ACTIVITY:
Show every line of the data that contains the string "LIST".

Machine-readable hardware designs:
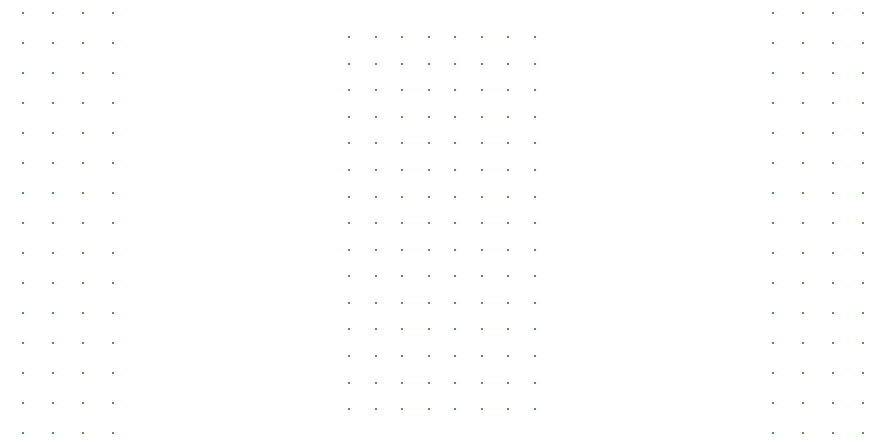
<source format=gts>
G04 #@! TF.FileFunction,Soldermask,Top*
%FSLAX46Y46*%
G04 Gerber Fmt 4.6, Leading zero omitted, Abs format (unit mm)*
G04 Created by KiCad (PCBNEW 4.0.4-stable) date 11/30/16 04:38:54*
%MOMM*%
%LPD*%
G01*
G04 APERTURE LIST*
%ADD10C,0.150000*%
%ADD11C,0.300000*%
G04 APERTURE END LIST*
D10*
D11*
X84000000Y-45250000D03*
X81750000Y-45250000D03*
X79500000Y-45250000D03*
X77250000Y-45250000D03*
X84000000Y-47500000D03*
X81750000Y-47500000D03*
X79500000Y-47500000D03*
X77250000Y-47500000D03*
X84000000Y-49750000D03*
X81750000Y-49750000D03*
X79500000Y-49750000D03*
X77250000Y-49750000D03*
X84000000Y-52000000D03*
X81750000Y-52000000D03*
X79500000Y-52000000D03*
X77250000Y-52000000D03*
X84000000Y-54250000D03*
X81750000Y-54250000D03*
X79500000Y-54250000D03*
X77250000Y-54250000D03*
X84000000Y-56500000D03*
X81750000Y-56500000D03*
X79500000Y-56500000D03*
X77250000Y-56500000D03*
X84000000Y-58750000D03*
X81750000Y-58750000D03*
X79500000Y-58750000D03*
X77250000Y-58750000D03*
X84000000Y-61000000D03*
X81750000Y-61000000D03*
X79500000Y-61000000D03*
X77250000Y-61000000D03*
X84000000Y-63250000D03*
X81750000Y-63250000D03*
X79500000Y-63250000D03*
X77250000Y-63250000D03*
X84000000Y-65500000D03*
X81750000Y-65500000D03*
X79500000Y-65500000D03*
X77250000Y-65500000D03*
X84000000Y-67750000D03*
X81750000Y-67750000D03*
X79500000Y-67750000D03*
X77250000Y-67750000D03*
X84000000Y-70000000D03*
X81750000Y-70000000D03*
X79500000Y-70000000D03*
X77250000Y-70000000D03*
X84000000Y-72250000D03*
X81750000Y-72250000D03*
X79500000Y-72250000D03*
X77250000Y-72250000D03*
X84000000Y-74500000D03*
X81750000Y-74500000D03*
X79500000Y-74500000D03*
X77250000Y-74500000D03*
X84000000Y-76750000D03*
X81750000Y-76750000D03*
X79500000Y-76750000D03*
X77250000Y-76750000D03*
X75000000Y-76750000D03*
X72750000Y-76750000D03*
X70500000Y-76750000D03*
X68250000Y-76750000D03*
X75000000Y-74500000D03*
X72750000Y-74500000D03*
X70500000Y-74500000D03*
X68250000Y-74500000D03*
X75000000Y-72250000D03*
X72750000Y-72250000D03*
X70500000Y-72250000D03*
X68250000Y-72250000D03*
X75000000Y-70000000D03*
X72750000Y-70000000D03*
X70500000Y-70000000D03*
X68250000Y-70000000D03*
X75000000Y-67750000D03*
X72750000Y-67750000D03*
X70500000Y-67750000D03*
X68250000Y-67750000D03*
X75000000Y-65500000D03*
X72750000Y-65500000D03*
X70500000Y-65500000D03*
X68250000Y-65500000D03*
X75000000Y-63250000D03*
X72750000Y-63250000D03*
X70500000Y-63250000D03*
X68250000Y-63250000D03*
X75000000Y-61000000D03*
X72750000Y-61000000D03*
X70500000Y-61000000D03*
X68250000Y-61000000D03*
X75000000Y-58750000D03*
X72750000Y-58750000D03*
X70500000Y-58750000D03*
X68250000Y-58750000D03*
X75000000Y-56500000D03*
X72750000Y-56500000D03*
X70500000Y-56500000D03*
X68250000Y-56500000D03*
X75000000Y-54250000D03*
X72750000Y-54250000D03*
X70500000Y-54250000D03*
X68250000Y-54250000D03*
X75000000Y-52000000D03*
X72750000Y-52000000D03*
X70500000Y-52000000D03*
X68250000Y-52000000D03*
X75000000Y-49750000D03*
X72750000Y-49750000D03*
X70500000Y-49750000D03*
X68250000Y-49750000D03*
X75000000Y-47500000D03*
X72750000Y-47500000D03*
X70500000Y-47500000D03*
X68250000Y-47500000D03*
X75000000Y-45250000D03*
X72750000Y-45250000D03*
X70500000Y-45250000D03*
X68250000Y-45250000D03*
X104140000Y-43180000D03*
X106680000Y-43180000D03*
X109220000Y-43180000D03*
X111760000Y-43180000D03*
X104140000Y-45720000D03*
X106680000Y-45720000D03*
X109220000Y-45720000D03*
X111760000Y-45720000D03*
X104140000Y-48260000D03*
X106680000Y-48260000D03*
X109220000Y-48260000D03*
X111760000Y-48260000D03*
X104140000Y-50800000D03*
X106680000Y-50800000D03*
X109220000Y-50800000D03*
X111760000Y-50800000D03*
X104140000Y-53340000D03*
X106680000Y-53340000D03*
X109220000Y-53340000D03*
X111760000Y-53340000D03*
X104140000Y-55880000D03*
X106680000Y-55880000D03*
X109220000Y-55880000D03*
X111760000Y-55880000D03*
X104140000Y-58420000D03*
X106680000Y-58420000D03*
X109220000Y-58420000D03*
X111760000Y-58420000D03*
X104140000Y-60960000D03*
X106680000Y-60960000D03*
X109220000Y-60960000D03*
X111760000Y-60960000D03*
X104140000Y-63500000D03*
X106680000Y-63500000D03*
X109220000Y-63500000D03*
X111760000Y-63500000D03*
X104140000Y-66040000D03*
X106680000Y-66040000D03*
X109220000Y-66040000D03*
X111760000Y-66040000D03*
X104140000Y-68580000D03*
X106680000Y-68580000D03*
X109220000Y-68580000D03*
X111760000Y-68580000D03*
X104140000Y-71120000D03*
X106680000Y-71120000D03*
X109220000Y-71120000D03*
X111760000Y-71120000D03*
X104140000Y-73660000D03*
X106680000Y-73660000D03*
X109220000Y-73660000D03*
X111760000Y-73660000D03*
X104140000Y-76200000D03*
X106680000Y-76200000D03*
X109220000Y-76200000D03*
X111760000Y-76200000D03*
X104140000Y-78740000D03*
X106680000Y-78740000D03*
X109220000Y-78740000D03*
X111760000Y-78740000D03*
X40640000Y-78740000D03*
X43180000Y-78740000D03*
X45720000Y-78740000D03*
X48260000Y-78740000D03*
X40640000Y-76200000D03*
X43180000Y-76200000D03*
X45720000Y-76200000D03*
X48260000Y-76200000D03*
X40640000Y-73660000D03*
X43180000Y-73660000D03*
X45720000Y-73660000D03*
X48260000Y-73660000D03*
X40640000Y-71120000D03*
X43180000Y-71120000D03*
X45720000Y-71120000D03*
X48260000Y-71120000D03*
X40640000Y-68580000D03*
X43180000Y-68580000D03*
X45720000Y-68580000D03*
X48260000Y-68580000D03*
X40640000Y-66040000D03*
X43180000Y-66040000D03*
X45720000Y-66040000D03*
X48260000Y-66040000D03*
X40640000Y-63500000D03*
X43180000Y-63500000D03*
X45720000Y-63500000D03*
X48260000Y-63500000D03*
X40640000Y-60960000D03*
X43180000Y-60960000D03*
X45720000Y-60960000D03*
X48260000Y-60960000D03*
X40640000Y-58420000D03*
X43180000Y-58420000D03*
X45720000Y-58420000D03*
X48260000Y-58420000D03*
X40640000Y-55880000D03*
X43180000Y-55880000D03*
X45720000Y-55880000D03*
X48260000Y-55880000D03*
X40640000Y-53340000D03*
X43180000Y-53340000D03*
X45720000Y-53340000D03*
X48260000Y-53340000D03*
X40640000Y-50800000D03*
X43180000Y-50800000D03*
X45720000Y-50800000D03*
X48260000Y-50800000D03*
X40640000Y-48260000D03*
X43180000Y-48260000D03*
X45720000Y-48260000D03*
X48260000Y-48260000D03*
X40640000Y-45720000D03*
X43180000Y-45720000D03*
X45720000Y-45720000D03*
X48260000Y-45720000D03*
X40640000Y-43180000D03*
X43180000Y-43180000D03*
X45720000Y-43180000D03*
X48260000Y-43180000D03*
M02*

</source>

OUTPUT OF THE TASK:
G04 APERTURE LIST*
G04 APERTURE END LIST*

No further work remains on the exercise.